Rajesh picture Rajesh · Oct 18, 2014 · Viewed 8.2k times · Source

In my ASP.NET Web application, i have made the below changes to make the ASP.NET_SessionID and .ASPXAUTH Cookies Secure by adding the below entries to web.config

<httpCookies httpOnlyCookies="true" requireSSL="true" />

and adding the below tag

<forms requireSSL ="true" /> 

But my issue here is that, the Cookies received from Server(Network->Cookies->Direction Column has a value of received) has Secure and HttpOonly flag set to true. Found the information when i debug using IE 11 Developer tools, but the cookies data sent to Server(Network->Cookies->Direction Column has a value of Sent) does not have any Secure or HttpOnly flag set to true.

Is this the default behaviour? If so, why the data sent to server is not having the Secure and HttpOnly flag set?

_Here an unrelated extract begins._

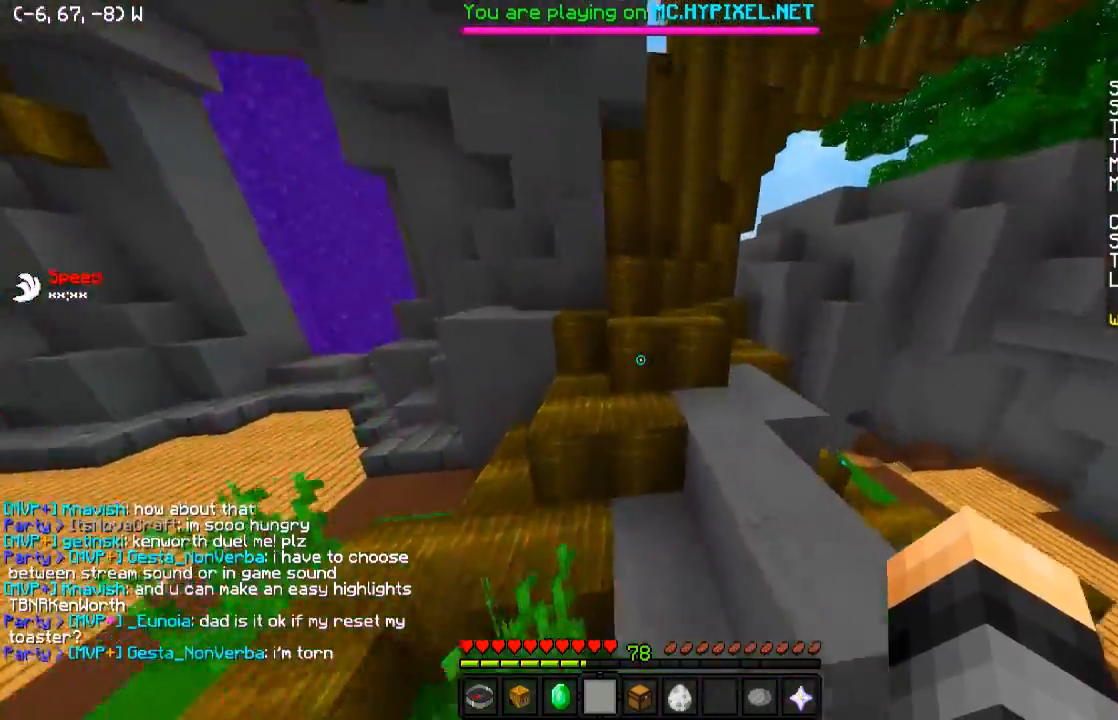
{"keys": ["w"], "events": [[133, "w", "down"]]}
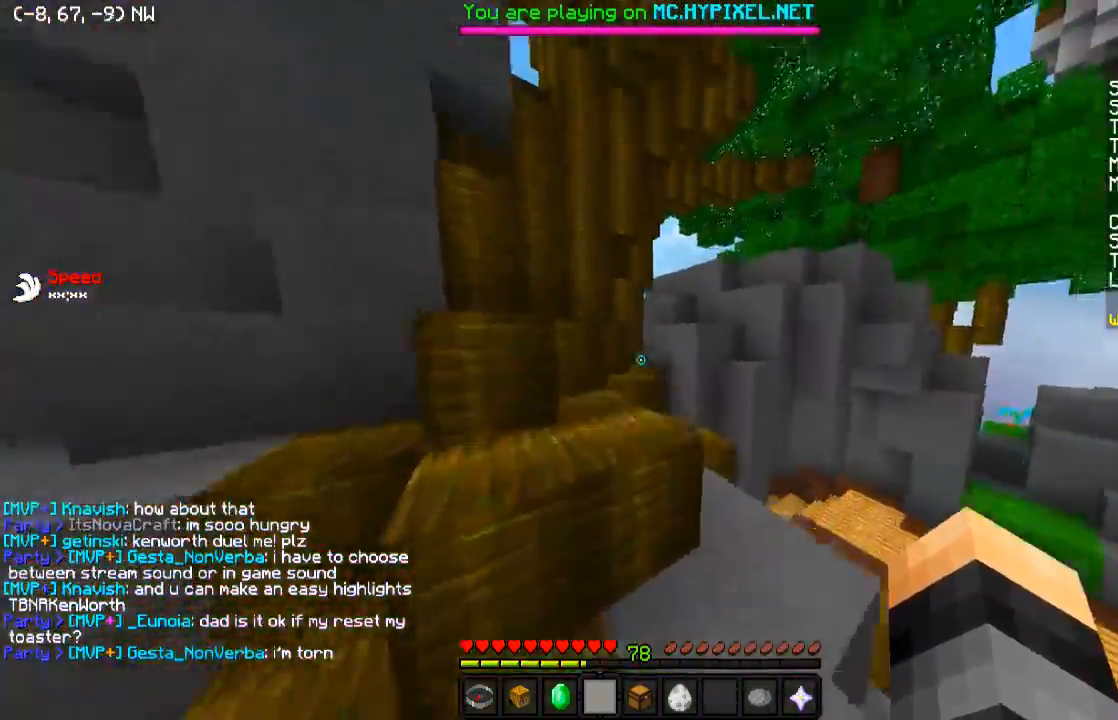
{"keys": ["w"], "events": [[183, "a", "down"], [283, "a", "up"]]}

How to set it other than the above changes made to the config file.

Answer

CBHacking picture CBHacking · Oct 18, 2014

Cookie flags, like Secure and HttpOnly, are only sent from the server to the client. You won't ever see them in traffic going the other way. If you want to make sure that a cookie is Secure, have the browser make a request over HTTP (instead of HTTPS) and see if the cookie is still present (it shouldn't be). If you want to make sure a cookie is HttpOnly, open your site in the browser and then check the value of document.cookie using the JS console in the dev tools; you should see any non-httponly cookies you have but no httponly cookies.

Cookies are an inherently client-side thing. They are a way for a server to tell the client "every time you make a request to me, include this bit of info". The Secure flag modifies that to say "Every time you make a request to me over a secure connection, include this bit of info (but don't ever divulge it over insecure connections)". A conforming user agent - that is to say, a web browser - is supposed to obey those directives. However, there are no equivalent directives the other way; servers don't have to do anything at all with cookies the client sends them, and there is no "client sets a cookie on the server" equivalent of the way servers can set cookies on the client. Directives (including Secure, HttpOnly, Domain, Expires, etc.) are only used when setting a cookie.